A hand-me-down dish used for crab dinners fetched a record US$5.7 million in an auction in San Francisco last week, after art experts determined it was extremely rare porcelain from China's Ming Dynasty (1368-1644).
The flowery, copper-red plate -- which set a record for Ming art sold in a U.S. auction -- once belonged to Elinor Majors Carlisle, a Berkeley businesswoman who became a public education crusader and suffragette in the 1890s.
Carlisle's father, Alexander Majors, co-founded a transcontinental freight transport company that later became the Pony Express.
Carlisle picked up the plate in the early 1900s, during one of three voyages to China.

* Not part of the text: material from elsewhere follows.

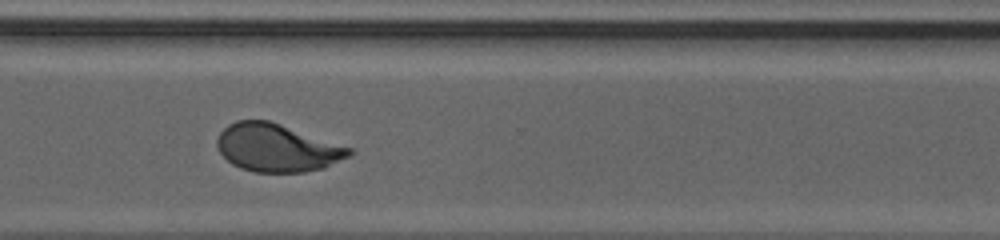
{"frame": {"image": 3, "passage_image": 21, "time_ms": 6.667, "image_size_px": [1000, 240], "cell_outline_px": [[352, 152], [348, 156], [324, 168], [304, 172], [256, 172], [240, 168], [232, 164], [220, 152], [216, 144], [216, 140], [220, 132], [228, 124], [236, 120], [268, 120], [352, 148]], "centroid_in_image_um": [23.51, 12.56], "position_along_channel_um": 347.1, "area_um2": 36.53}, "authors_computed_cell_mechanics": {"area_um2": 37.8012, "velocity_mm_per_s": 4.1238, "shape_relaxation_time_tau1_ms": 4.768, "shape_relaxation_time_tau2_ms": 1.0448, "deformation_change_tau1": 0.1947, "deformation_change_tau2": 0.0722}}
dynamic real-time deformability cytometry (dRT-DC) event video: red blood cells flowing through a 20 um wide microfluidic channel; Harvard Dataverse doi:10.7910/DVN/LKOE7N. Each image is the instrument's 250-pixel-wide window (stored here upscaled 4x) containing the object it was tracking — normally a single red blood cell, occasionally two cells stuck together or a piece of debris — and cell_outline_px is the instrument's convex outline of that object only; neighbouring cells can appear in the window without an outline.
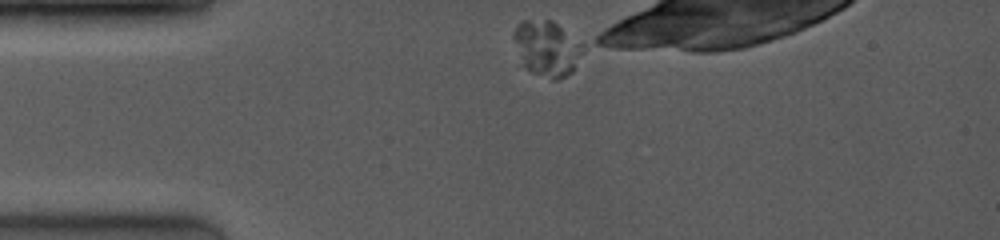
{"species": "common noctule bat (a hibernating species)", "species_latin": "Nyctalus noctula", "temperature_condition": "room temperature", "stored_images_in_passage": 1, "camera_frame_rate_fps": 4000, "um_per_image_px": 0.085, "animal": {"sex": "female", "body_mass_g": 19.0, "forearm_length_mm": 53.3}, "frame": {"image": 1, "passage_image": 1, "time_ms": 0.0, "image_size_px": [1000, 240], "cell_outline_px": [[572, 72], [556, 80], [552, 80], [532, 72], [524, 64], [512, 36], [512, 32], [524, 20], [552, 20], [560, 28], [572, 60]], "centroid_in_image_um": [46.17, 4.13], "position_along_channel_um": 38.8, "area_um2": 18.84}}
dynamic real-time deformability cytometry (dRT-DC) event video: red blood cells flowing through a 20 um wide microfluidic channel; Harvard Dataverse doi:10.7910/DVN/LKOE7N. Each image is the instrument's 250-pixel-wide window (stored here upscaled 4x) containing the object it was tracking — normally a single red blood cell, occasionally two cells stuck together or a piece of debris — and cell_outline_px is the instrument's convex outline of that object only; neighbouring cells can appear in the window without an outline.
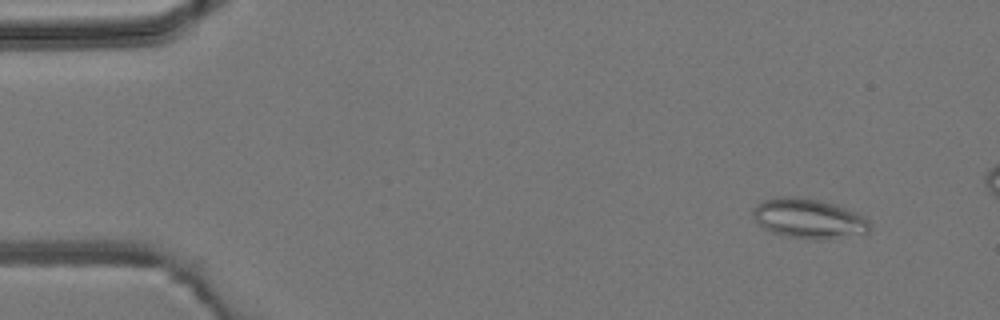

She used the plate to serve family style crab dinners.
"I could not believe my eyes when I saw it," said Dessa Goddard, director of Asian Art at auction house Bonhams & Butterfields. "It had remained in such wonderful condition despite centuries of use, and the color was so brilliant. ... I felt confident that we had found something very special."

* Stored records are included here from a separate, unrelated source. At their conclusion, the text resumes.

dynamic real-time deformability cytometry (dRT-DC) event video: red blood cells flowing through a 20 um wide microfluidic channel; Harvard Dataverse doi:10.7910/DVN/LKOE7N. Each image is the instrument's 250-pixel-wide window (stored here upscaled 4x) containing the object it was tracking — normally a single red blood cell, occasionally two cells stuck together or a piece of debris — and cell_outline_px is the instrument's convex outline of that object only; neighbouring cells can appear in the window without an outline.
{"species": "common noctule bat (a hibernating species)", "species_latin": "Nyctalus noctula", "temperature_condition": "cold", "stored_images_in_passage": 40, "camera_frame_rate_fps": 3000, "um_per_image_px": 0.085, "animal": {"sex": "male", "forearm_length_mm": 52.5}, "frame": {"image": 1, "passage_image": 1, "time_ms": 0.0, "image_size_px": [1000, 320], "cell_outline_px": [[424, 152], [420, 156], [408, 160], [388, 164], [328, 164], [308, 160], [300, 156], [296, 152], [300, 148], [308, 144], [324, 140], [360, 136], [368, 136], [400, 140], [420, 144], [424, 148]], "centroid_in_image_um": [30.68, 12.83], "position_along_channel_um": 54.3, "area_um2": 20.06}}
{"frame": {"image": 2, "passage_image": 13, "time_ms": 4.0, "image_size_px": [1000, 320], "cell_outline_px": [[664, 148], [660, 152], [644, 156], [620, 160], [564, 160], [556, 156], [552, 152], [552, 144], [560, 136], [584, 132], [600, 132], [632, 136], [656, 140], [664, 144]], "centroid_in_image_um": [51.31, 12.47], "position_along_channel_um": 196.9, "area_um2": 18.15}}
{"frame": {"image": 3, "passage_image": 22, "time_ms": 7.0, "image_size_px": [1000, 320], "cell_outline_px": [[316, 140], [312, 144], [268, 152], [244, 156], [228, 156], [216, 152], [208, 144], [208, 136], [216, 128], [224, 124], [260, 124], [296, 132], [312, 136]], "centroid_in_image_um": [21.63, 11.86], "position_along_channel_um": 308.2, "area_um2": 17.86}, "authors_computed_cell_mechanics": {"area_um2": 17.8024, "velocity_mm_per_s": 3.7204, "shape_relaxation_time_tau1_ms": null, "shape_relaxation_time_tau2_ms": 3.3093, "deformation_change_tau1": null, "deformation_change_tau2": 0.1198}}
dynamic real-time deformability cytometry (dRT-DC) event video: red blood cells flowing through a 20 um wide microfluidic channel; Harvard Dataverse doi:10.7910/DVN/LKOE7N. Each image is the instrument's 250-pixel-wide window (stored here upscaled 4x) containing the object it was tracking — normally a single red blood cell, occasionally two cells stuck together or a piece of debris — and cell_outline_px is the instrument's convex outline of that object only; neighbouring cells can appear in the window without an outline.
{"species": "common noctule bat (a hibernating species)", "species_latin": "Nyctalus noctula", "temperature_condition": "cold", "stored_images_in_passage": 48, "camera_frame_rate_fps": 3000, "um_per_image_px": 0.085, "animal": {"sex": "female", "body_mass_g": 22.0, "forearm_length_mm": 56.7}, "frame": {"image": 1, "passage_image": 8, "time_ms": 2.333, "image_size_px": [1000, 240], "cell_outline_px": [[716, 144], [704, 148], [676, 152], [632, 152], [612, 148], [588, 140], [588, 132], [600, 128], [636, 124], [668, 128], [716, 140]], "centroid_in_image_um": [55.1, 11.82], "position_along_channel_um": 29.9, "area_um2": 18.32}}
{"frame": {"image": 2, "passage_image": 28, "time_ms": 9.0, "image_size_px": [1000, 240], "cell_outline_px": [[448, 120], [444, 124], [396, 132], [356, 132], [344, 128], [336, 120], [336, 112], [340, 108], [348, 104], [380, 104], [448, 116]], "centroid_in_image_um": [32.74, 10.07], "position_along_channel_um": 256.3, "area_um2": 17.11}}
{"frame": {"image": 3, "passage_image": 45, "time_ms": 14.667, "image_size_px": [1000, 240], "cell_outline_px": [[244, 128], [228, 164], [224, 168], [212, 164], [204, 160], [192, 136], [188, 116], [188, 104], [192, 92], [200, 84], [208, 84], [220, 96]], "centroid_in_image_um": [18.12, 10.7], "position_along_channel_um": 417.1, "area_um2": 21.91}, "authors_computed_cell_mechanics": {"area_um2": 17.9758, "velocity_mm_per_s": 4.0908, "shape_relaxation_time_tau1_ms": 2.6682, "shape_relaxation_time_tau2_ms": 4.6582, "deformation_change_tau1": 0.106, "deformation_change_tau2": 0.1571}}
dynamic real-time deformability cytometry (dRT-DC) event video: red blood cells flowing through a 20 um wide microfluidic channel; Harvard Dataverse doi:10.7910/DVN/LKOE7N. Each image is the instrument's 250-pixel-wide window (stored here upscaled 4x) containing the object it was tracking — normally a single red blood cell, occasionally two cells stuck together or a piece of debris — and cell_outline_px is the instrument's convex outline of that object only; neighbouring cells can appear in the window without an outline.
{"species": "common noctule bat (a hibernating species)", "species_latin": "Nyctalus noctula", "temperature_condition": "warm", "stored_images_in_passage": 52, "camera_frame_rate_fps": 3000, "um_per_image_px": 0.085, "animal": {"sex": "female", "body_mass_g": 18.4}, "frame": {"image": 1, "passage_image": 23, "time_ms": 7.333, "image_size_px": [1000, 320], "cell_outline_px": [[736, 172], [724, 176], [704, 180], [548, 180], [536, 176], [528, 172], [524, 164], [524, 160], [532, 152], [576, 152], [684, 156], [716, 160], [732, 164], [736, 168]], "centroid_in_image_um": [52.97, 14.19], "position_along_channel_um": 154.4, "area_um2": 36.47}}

Although the 46-centimeter-diameter under-glaze dish was in the family home for about a century, Carlisle's great-grandchildren didn't know its origin until art experts examined the piece. It dates from the Hongwu Period (1368-1398), during the reign of Zhu Yuanzhang, the first Ming emperor.
The auction house, which sent the dish to New York, Hong Kong and London for showings with collectors, estimated in September it was worth up to US$2 million. San Francisco-based Bonhams & Butterfields, the world's third-largest auction house, often features Asian works and specializes in West Coast relics such as rare wines, antique guns and "Disneyana."

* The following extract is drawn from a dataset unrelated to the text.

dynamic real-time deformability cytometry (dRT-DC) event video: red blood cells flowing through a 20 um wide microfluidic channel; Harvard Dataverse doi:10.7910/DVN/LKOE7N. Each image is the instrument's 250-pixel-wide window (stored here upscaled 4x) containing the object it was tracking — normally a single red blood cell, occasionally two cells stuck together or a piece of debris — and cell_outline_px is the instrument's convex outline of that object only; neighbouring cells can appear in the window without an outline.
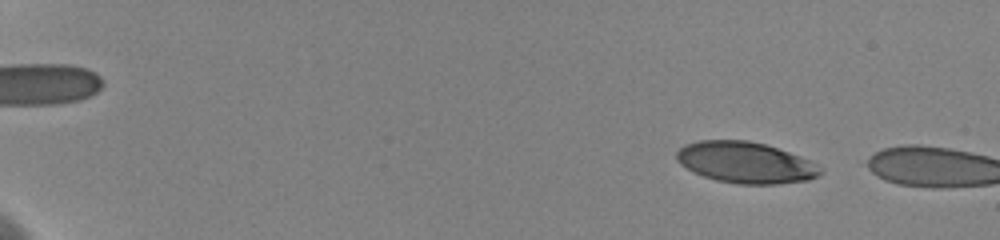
{"species": "human", "species_latin": "Homo sapiens", "temperature_condition": "cold", "stored_images_in_passage": 15, "camera_frame_rate_fps": 3000, "um_per_image_px": 0.085, "donor": {"sex": "female"}, "frame": {"image": 1, "passage_image": 11, "time_ms": 2.333, "image_size_px": [1000, 240], "cell_outline_px": [[824, 172], [820, 176], [808, 180], [776, 184], [736, 184], [716, 180], [704, 176], [680, 164], [676, 160], [676, 152], [684, 144], [700, 140], [748, 140], [764, 144], [800, 156], [824, 168]], "centroid_in_image_um": [63.39, 13.82], "position_along_channel_um": 21.6, "area_um2": 34.56}}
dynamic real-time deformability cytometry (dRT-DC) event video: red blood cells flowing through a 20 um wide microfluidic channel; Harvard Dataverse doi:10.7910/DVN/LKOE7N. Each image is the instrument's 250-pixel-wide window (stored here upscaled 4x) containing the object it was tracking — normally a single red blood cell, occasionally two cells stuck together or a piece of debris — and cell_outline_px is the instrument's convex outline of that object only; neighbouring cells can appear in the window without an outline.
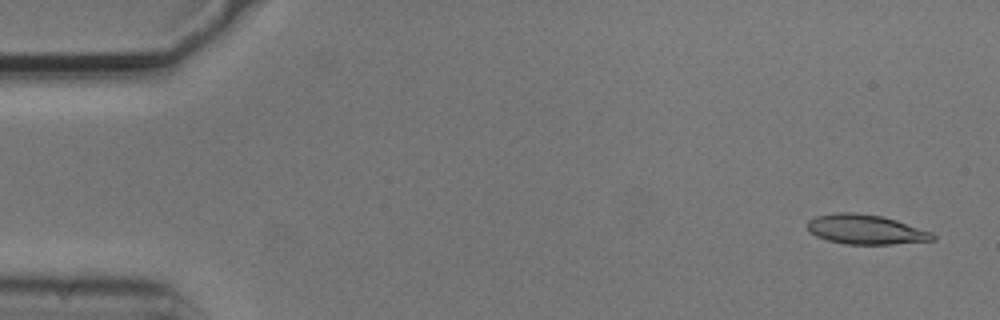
{"species": "common noctule bat (a hibernating species)", "species_latin": "Nyctalus noctula", "temperature_condition": "cold", "stored_images_in_passage": 4, "camera_frame_rate_fps": 3000, "um_per_image_px": 0.085, "animal": {"sex": "male", "body_mass_g": 20.5, "forearm_length_mm": 52.5}, "frame": {"image": 1, "passage_image": 4, "time_ms": 1.0, "image_size_px": [1000, 320], "cell_outline_px": [[936, 240], [892, 244], [844, 244], [828, 240], [816, 236], [808, 228], [808, 220], [816, 216], [836, 212], [852, 212], [884, 216], [932, 232], [936, 236]], "centroid_in_image_um": [73.6, 19.5], "position_along_channel_um": 11.4, "area_um2": 21.62}}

The Ming plate features a central medallion of chrysanthemums, surrounded by a band of peony blossoms and a rim of lingzhi fungus. It depicts pomegranate and camellia blossoms and has a salmon-colored base wiped with translucent glaze.
On Wednesday, three international aficionados ratcheted up bids until Italian-born art dealer Giuseppe Eskenazi dished out US$5.7 million. Eskenazi, who has been working out of offices in London since the 1950s, has distributed art to more than 70 institutions.